- Opening Delimiter -

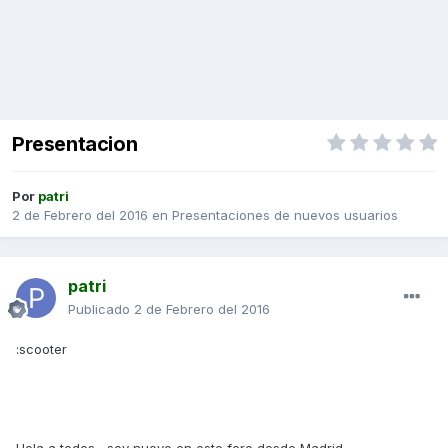
Presentacion
Por
patri
2 de Febrero del 2016
en
Presentaciones de nuevos usuarios
patri
Publicado
2 de Febrero del 2016
:scooter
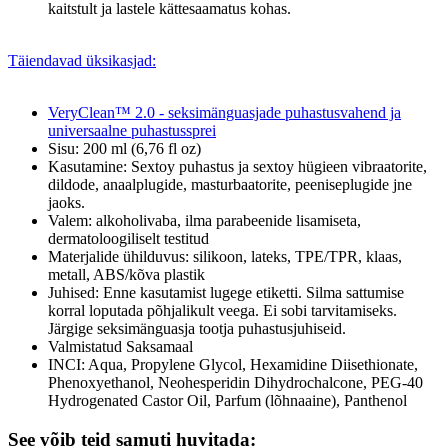
kaitstult ja lastele kättesaamatus kohas.
Täiendavad üksikasjad:
VeryClean™ 2.0 - seksimänguasjade puhastusvahend ja
universaalne puhastussprei
Sisu: 200 ml (6,76 fl oz)
Kasutamine: Sextoy puhastus ja sextoy hügieen vibraatorite,
dildode, anaalplugide, masturbaatorite, peeniseplugide jne
jaoks.
Valem: alkoholivaba, ilma parabeenide lisamiseta,
dermatoloogiliselt testitud
Materjalide ühilduvus: silikoon, lateks, TPE/TPR, klaas,
metall, ABS/kõva plastik
Juhised: Enne kasutamist lugege etiketti. Silma sattumise
korral loputada põhjalikult veega. Ei sobi tarvitamiseks.
Järgige seksimänguasja tootja puhastusjuhiseid.
Valmistatud Saksamaal
INCI: Aqua, Propylene Glycol, Hexamidine Diisethionate,
Phenoxyethanol, Neohesperidin Dihydrochalcone, PEG-40
Hydrogenated Castor Oil, Parfum (lõhnaaine), Panthenol
See võib teid samuti huvitada:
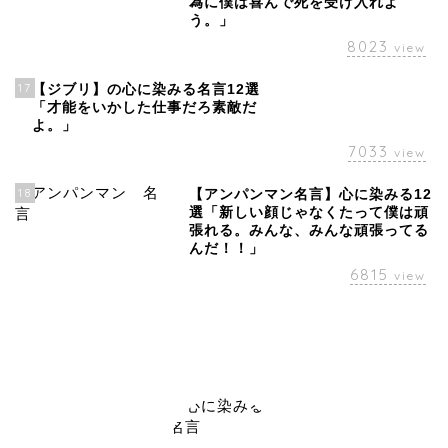
為に僕は喜んで死を受け入れよ
う。」
8023
view
17
【ジブリ】の心に染みる名言12選
「才能をいかした仕事だろ素敵だ
よ。」
7033
view
18
【アンパンマン名言】心に染みる12
選「新しい顔じゃなくたって僕は頑
張れる。みんな、みんな頑張ってる
んだ！！」
6815
view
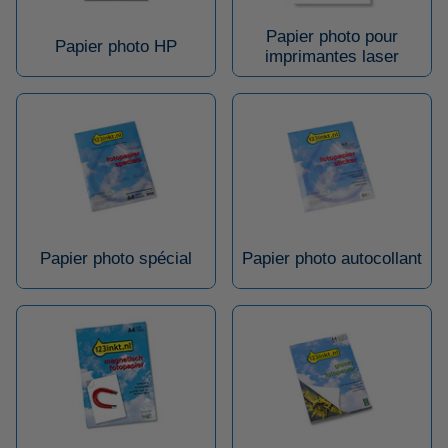
Papier photo pour
Papier photo HP
imprimantes laser
Papier photo spécial
Papier photo autocollant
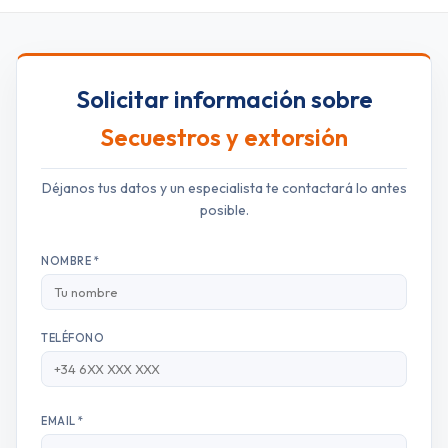
Solicitar información sobre
Secuestros y extorsión
Déjanos tus datos y un especialista te contactará lo antes
posible.
NOMBRE *
TELÉFONO
EMAIL *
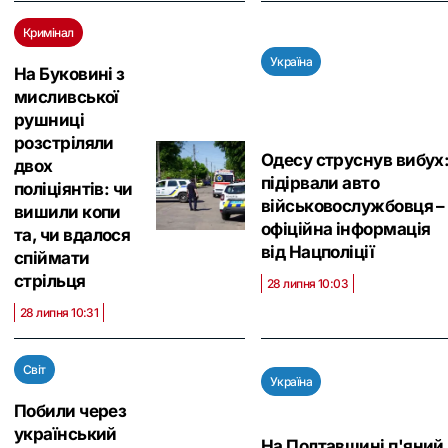
Кримінал
Україна
На Буковині з
мисливської
рушниці
розстріляли
Одесу струснув вибух
двох
підірвали авто
поліціянтів: чи
військовослужбовця –
вишили копи
офіційна інформація
та, чи вдалося
від Нацполіції
спіймати
стрільця
28 липня 10:03
28 липня 10:31
Світ
Україна
Побили через
український
На Полтавщині п'яний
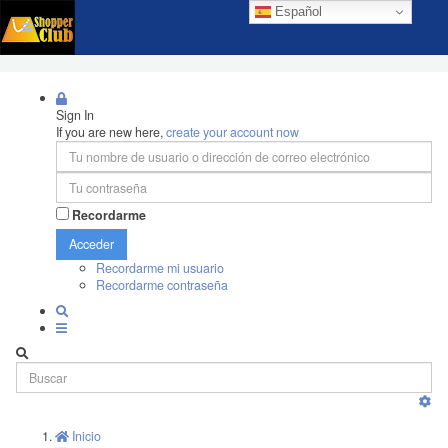
Español
Sign In
If you are new here,
create your account now
Recordarme
Acceder
Recordarme mi usuario
Recordarme contraseña
Inicio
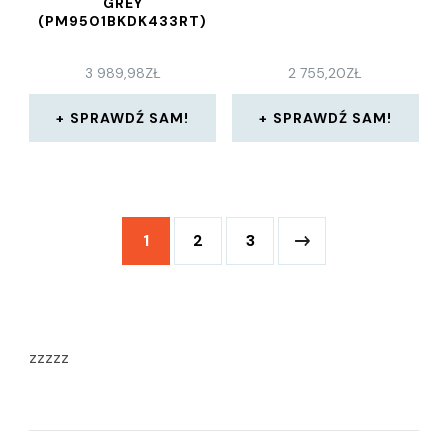
GREY
(PM9501BKDK433RT)
3 989,98
ZŁ
2 755,20
ZŁ
SPRAWDŹ SAM!
SPRAWDŹ SAM!
1
2
3
zzzzz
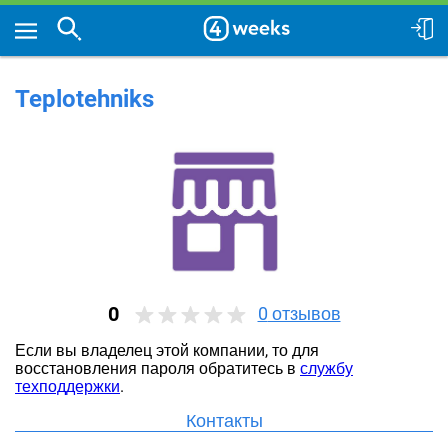
Teplotehniks
0
0
отзывов
Если вы владелец этой компании, то для
восстановления пароля обратитесь в
службу
техподдержки
.
Контакты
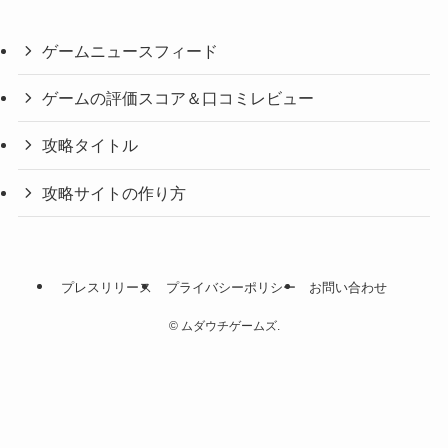
ゲームニュースフィード
ゲームの評価スコア＆口コミレビュー
攻略タイトル
攻略サイトの作り方
プレスリリース
プライバシーポリシー
お問い合わせ
©
ムダウチゲームズ.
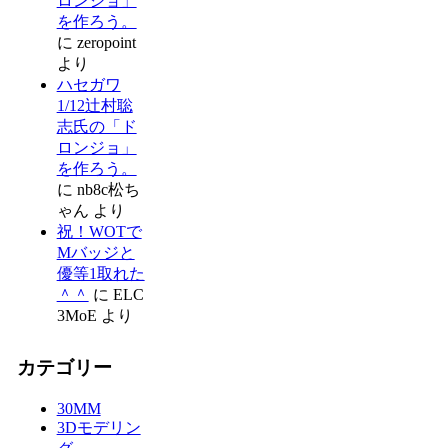
ロンジョ」
を作ろう。
に
zeropoint
より
ハセガワ
1/12辻村聡
志氏の「ド
ロンジョ」
を作ろう。
に
nb8c松ち
ゃん
より
祝！WOTで
Mバッジと
優等1取れた
＾＾
に
ELC
3MoE
より
カテゴリー
30MM
3Dモデリン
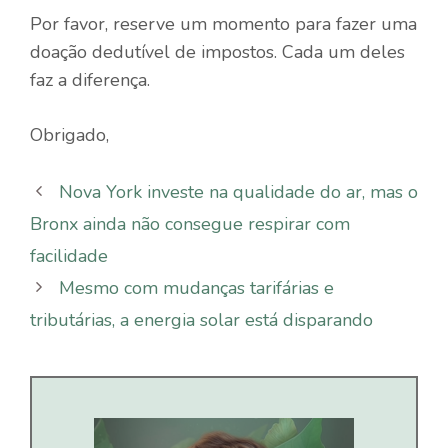
Por favor, reserve um momento para fazer uma
doação dedutível de impostos. Cada um deles
faz a diferença.
Obrigado,
Nova York investe na qualidade do ar, mas o
Bronx ainda não consegue respirar com
facilidade
Mesmo com mudanças tarifárias e
tributárias, a energia solar está disparando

- Closing Delimiter -

■ Exercise: Copy the records above exactly, from the first line through the line containing "Juhised: Enne kasutamist", and leave out the pictures.

■ Answer to this task:
Presentacion
Por
patri
2 de Febrero del 2016
en
Presentaciones de nuevos usuarios
patri
Publicado
2 de Febrero del 2016
:scooter
kaitstult ja lastele kättesaamatus kohas.
Täiendavad üksikasjad:
VeryClean™ 2.0 - seksimänguasjade puhastusvahend ja
universaalne puhastussprei
Sisu: 200 ml (6,76 fl oz)
Kasutamine: Sextoy puhastus ja sextoy hügieen vibraatorite,
dildode, anaalplugide, masturbaatorite, peeniseplugide jne
jaoks.
Valem: alkoholivaba, ilma parabeenide lisamiseta,
dermatoloogiliselt testitud
Materjalide ühilduvus: silikoon, lateks, TPE/TPR, klaas,
metall, ABS/kõva plastik
Juhised: Enne kasutamist lugege etiketti. Silma sattumise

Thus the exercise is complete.